Changes to the status quo of educational systems like compensation can create fear and distrust among stakeholders if they do not fully understand how the changes may affect their daily lives and the lives of others within the educational organization. Altering the way educators are paid in the absence of an effective communication plan often can lead to discord within a school or district as teachers and administrators are "pulled apart by deeply entrenched fears, suspicions, prejudices, and turf battles" (Carr, 1995). Inadequate engagement and communication with educators and community members can result in confusion and heighten fears. These fears turn into anger, cynicism, or skepticism, which creates resistance to change (D'Aprix, 1996), and education reforms fail.
What Are the Benefits?
Deep and broad changes, such as the implementation of alternative educator compensation systems require effectively engaging and communicating with educators and community members. A plan for engaging and communicating with educators and community members, developed in partnership with teacher representatives and administrators, is essential to all stages of educator compensation reform—conceptualization, design, and implementation. Benefits of such a plan include the following:
- Stakeholder involvement, knowledge, and understanding of the program or change
- Greater knowledge and understanding of the total system—operations, challenges, strengths, and weaknesses
- Reduced barriers to acceptance within individuals
- Less intense or frequent opposition
- More positive peer discussions about the change
- Community support of the change
- Faster adoption rate
What Are Some Tips for Implementation?
When seeking educator and community support to alter an educator compensation system, it is important to keep the following tips in mind:
- Have an Engagement and Communication Plan. Having a plan in place helps implementers focus communication efforts on the most important tasks and set priorities, clarify communication objectives and target audiences, leverage communication strategies with organizational goals and initiatives, and ensure a common vision with regard to communicating about the project.
- Engage and Communicate at All Stage. Effective communication and stakeholder involvement should occur at all stages of altering an educator compensation system—conceptualization, design, and implementation.
- Foster Understanding. Helping stakeholders understand the changes throughout the process provides an opportunity to address the concerns of stakeholders within and outside the system.
- Make Connections. Communicate how and why altering the educator compensation system will support school, district, and state goals for student learning.

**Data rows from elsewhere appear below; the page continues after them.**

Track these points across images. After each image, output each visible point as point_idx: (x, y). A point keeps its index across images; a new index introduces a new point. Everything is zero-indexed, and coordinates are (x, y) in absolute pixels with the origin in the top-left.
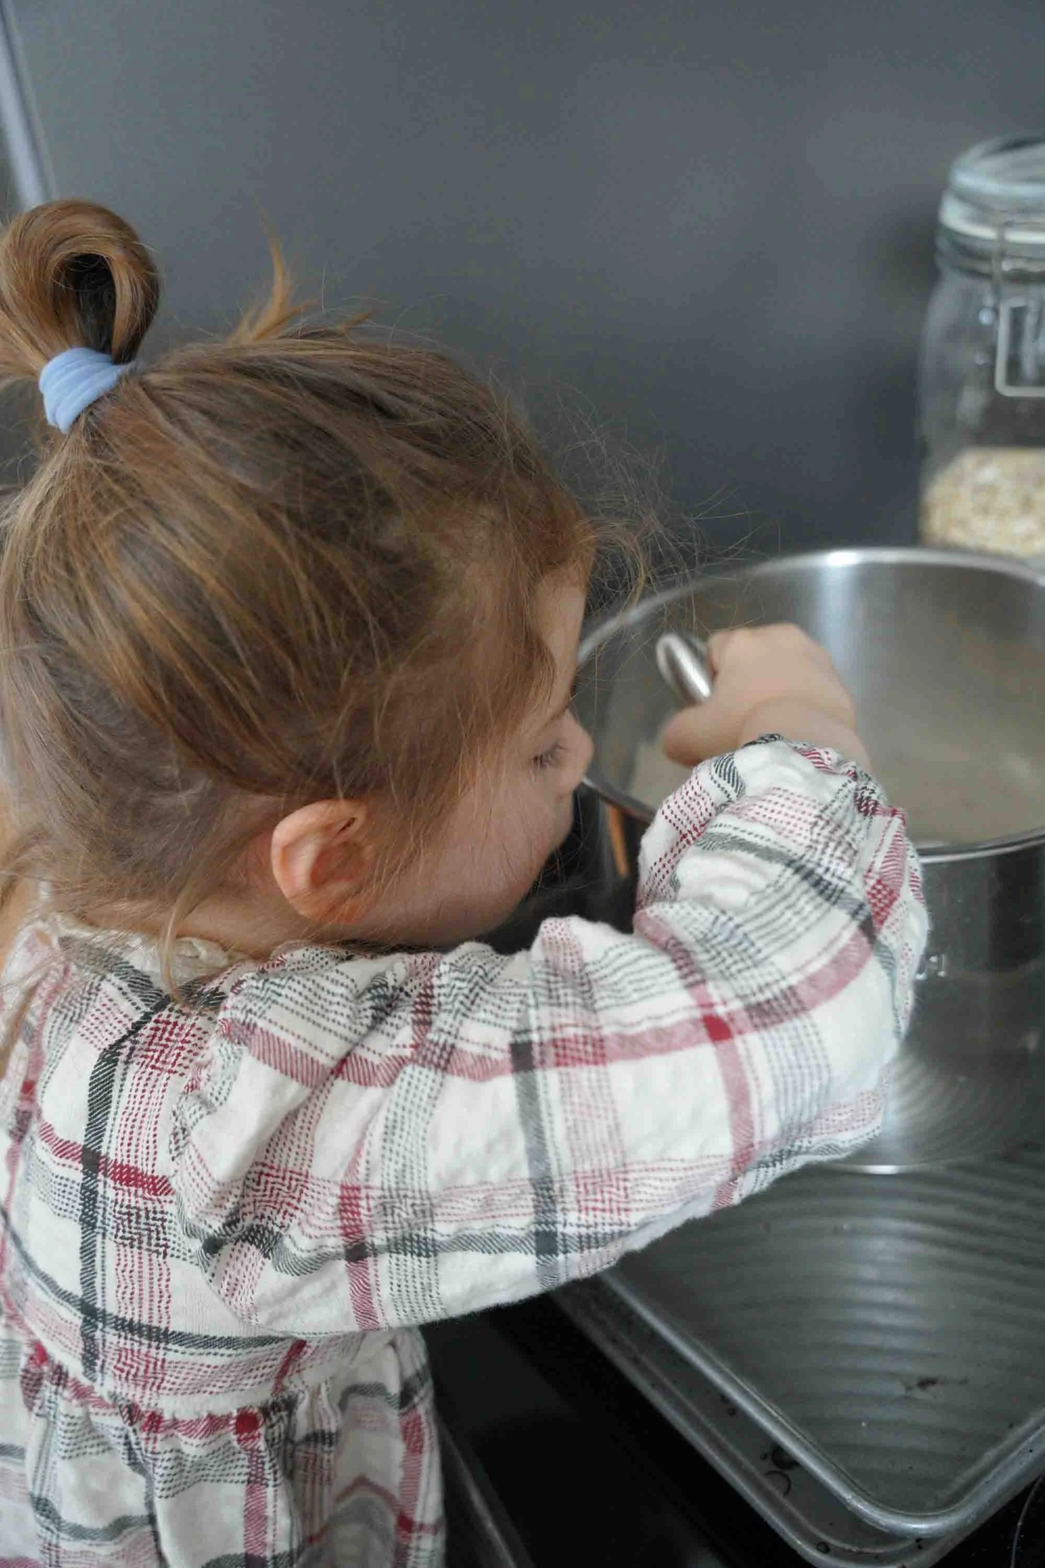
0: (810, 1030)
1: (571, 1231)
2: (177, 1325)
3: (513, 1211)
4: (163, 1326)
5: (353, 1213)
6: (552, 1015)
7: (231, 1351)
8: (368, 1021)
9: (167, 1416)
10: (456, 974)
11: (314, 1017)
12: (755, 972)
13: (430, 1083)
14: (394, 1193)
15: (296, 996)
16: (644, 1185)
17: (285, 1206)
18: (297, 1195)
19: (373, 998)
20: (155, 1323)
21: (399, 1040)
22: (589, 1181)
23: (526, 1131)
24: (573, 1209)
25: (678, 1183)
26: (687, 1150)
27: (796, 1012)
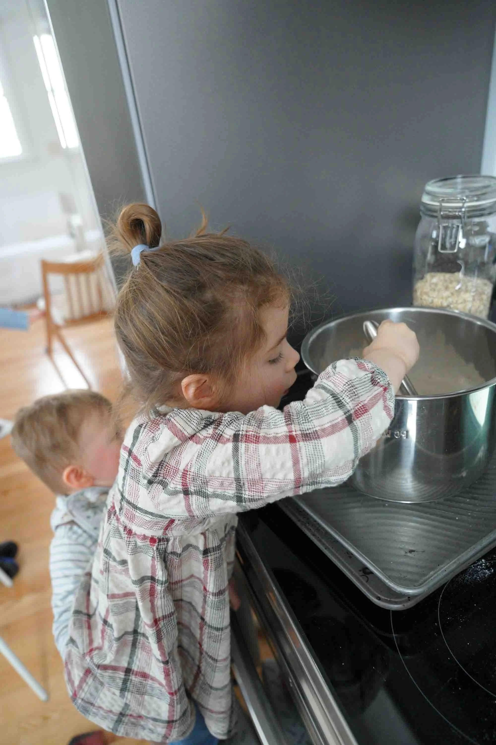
0: (320, 444)
1: (246, 496)
2: (139, 506)
3: (230, 488)
4: (136, 504)
5: (185, 478)
6: (247, 427)
7: (152, 517)
8: (202, 427)
9: (133, 531)
10: (229, 417)
11: (187, 421)
12: (307, 424)
13: (213, 444)
14: (197, 475)
15: (184, 415)
16: (268, 486)
17: (172, 477)
18: (176, 474)
19: (206, 421)
20: (135, 503)
21: (208, 432)
22: (252, 482)
23: (234, 460)
24: (247, 490)
25: (277, 486)
26: (280, 476)
27: (316, 438)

What Are the Selection Criteria?
These criteria are applied to proposed innovative ideas to ensure that the highlighted approach is indeed innovative, based in the research literature, and representative of education reform in practice. Because innovative ideas, by their very nature, represent new approaches to education reform, the research base frequently has not kept pace with the need to experiment with new approaches to education reform. The following criteria were developed and are applied to ensure transparency in the decision-making process when labeling an idea as innovative.

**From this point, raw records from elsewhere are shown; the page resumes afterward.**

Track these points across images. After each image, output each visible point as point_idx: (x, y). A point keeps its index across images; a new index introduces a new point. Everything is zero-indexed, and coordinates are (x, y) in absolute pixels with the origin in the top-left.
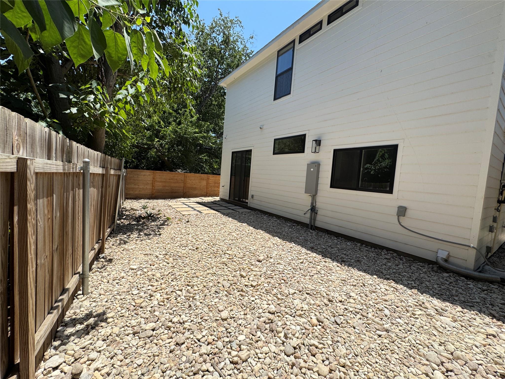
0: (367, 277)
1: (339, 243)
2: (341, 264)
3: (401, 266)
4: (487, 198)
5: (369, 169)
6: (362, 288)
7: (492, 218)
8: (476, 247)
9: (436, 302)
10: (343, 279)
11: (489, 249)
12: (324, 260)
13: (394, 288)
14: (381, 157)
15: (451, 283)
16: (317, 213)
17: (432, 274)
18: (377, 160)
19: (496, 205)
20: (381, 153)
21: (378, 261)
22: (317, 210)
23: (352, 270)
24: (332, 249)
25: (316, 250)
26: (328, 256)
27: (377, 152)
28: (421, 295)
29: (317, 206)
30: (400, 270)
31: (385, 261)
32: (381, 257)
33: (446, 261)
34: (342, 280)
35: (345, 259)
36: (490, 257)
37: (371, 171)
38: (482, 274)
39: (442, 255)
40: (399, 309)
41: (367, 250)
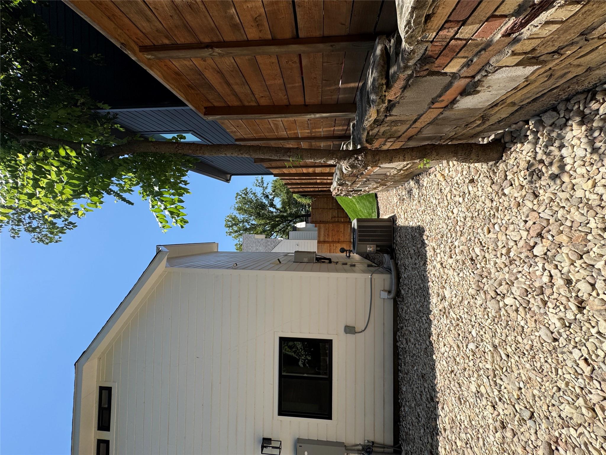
0: (439, 366)
1: (407, 404)
2: (438, 403)
3: (410, 328)
4: (328, 271)
5: (304, 362)
6: (458, 375)
7: (343, 266)
8: (370, 274)
9: (434, 300)
10: (459, 402)
11: (369, 266)
12: (443, 432)
13: (438, 337)
14: (291, 350)
15: (409, 288)
16: (373, 443)
17: (406, 302)
18: (295, 353)
19: (332, 265)
20: (288, 349)
21: (414, 352)
22: (368, 441)
23: (439, 386)
24: (421, 415)
25: (432, 446)
26: (433, 424)
27: (285, 355)
28: (433, 312)
29: (362, 443)
30: (415, 330)
31: (409, 344)
32: (407, 349)
33: (389, 292)
34: (461, 404)
35: (428, 396)
36: (376, 264)
37: (307, 359)
38: (392, 269)
39: (385, 295)
40: (460, 332)
41: (405, 365)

- Is there documentation that the idea met local school reform needs or changed local practice for the better?
- Did the idea evolve out of multiple viewpoints and perspectives?
- Is the idea part of a comprehensive communication strategy?
- Was the idea communicated effectively to key stakeholder groups to ensure successful implementation?
- Was there a plan to ensure fidelity of implementation?
- Is the idea grounded in a research-based theory of action?
- Was the idea critical to the success of a larger set of communication strategies?
- Did the idea foster two-way communication to ensure that stakeholders understand messages and materials?
- Did the idea increase the change team's readiness to communicate key messages, deal with stakeholder resistance, or work with the news media?